Bennett — who has previously backed fellow football player Colin Kaepernick’s national anthem demonstration — used his experience as an example of why protesting police brutality is important.
“I have always held a strong conviction that protesting or standing up for justice is just simply, the right thing to do. This fact is unequivocally, without question why before every game, I sit during the national anthem – because equality doesn’t live in this country and no matter how much money you make, what job title you have, or how much you give, when you are seen as a 'N—–,' you will be treated that way,” he wrote.
While Las Vegas police have not commented on Bennett’s allegations, officers did reportedly investigate gunshots on the night of the fight, but they found no evidence of shots fired.

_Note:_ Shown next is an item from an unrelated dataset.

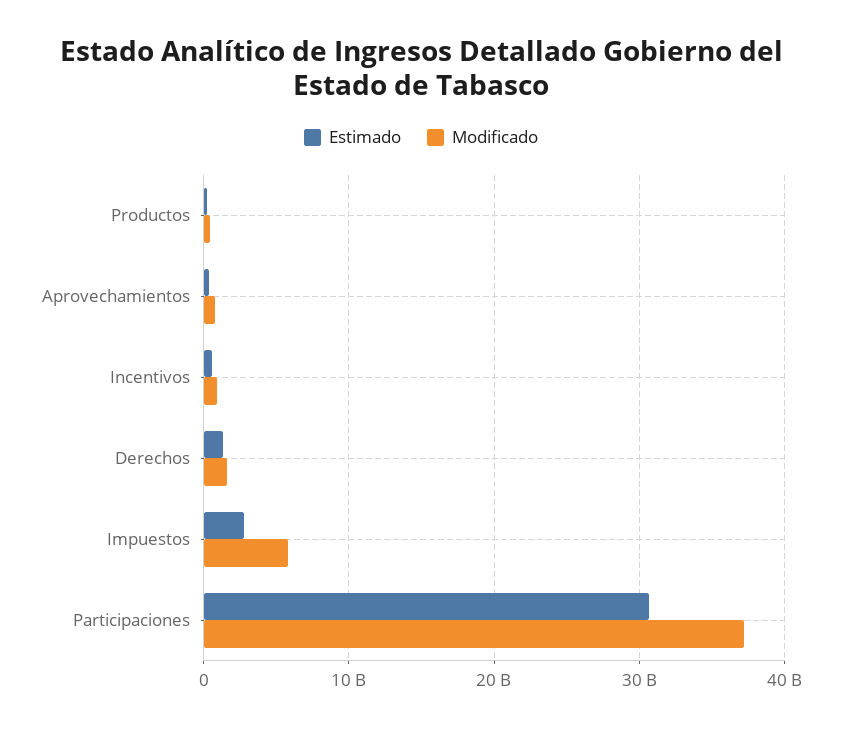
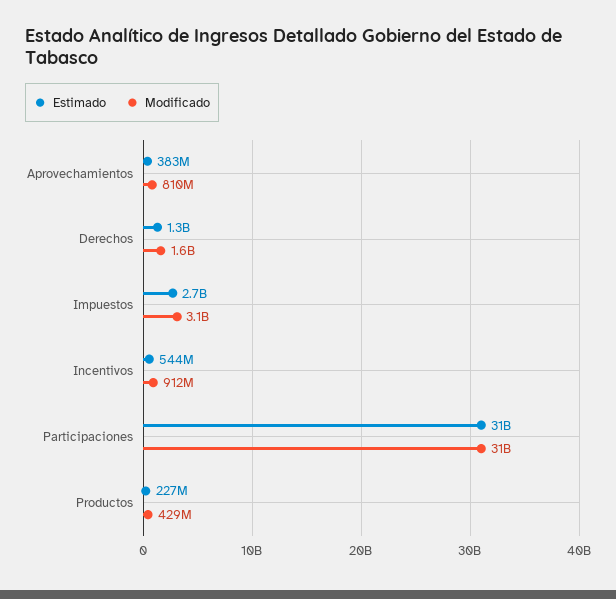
Modificado, Impuestos: 6000000000 -> 3100000000
Modificado, Participaciones: 37000000000 -> 31000000000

Investigators believe the sounds were actually the result of large statues falling down and breaking during a scuffle that was sparked by a man tossing $100 bills out onto the Vegas strip.
This incident alone exemplifies why black athletes can't just keep quiet and play their sport. These men may have fame and more money than Michael Brown, or Eric Garner, or Philando Castile had, but clearly that doesn't make them exempt from the same brutality that claimed the lives of those regular citizens.
When black professional athletes are out of uniform, they have nothing that visibly separates them from any other man, which makes them targets of this type of mistreatment by law enforcement that we see day in and day out.
Bennett's letter is a wake-up call to people who fail to understand why black athletes and black celebrities, in general, are so invested in this movement. Racism affects people of color from all walks of life.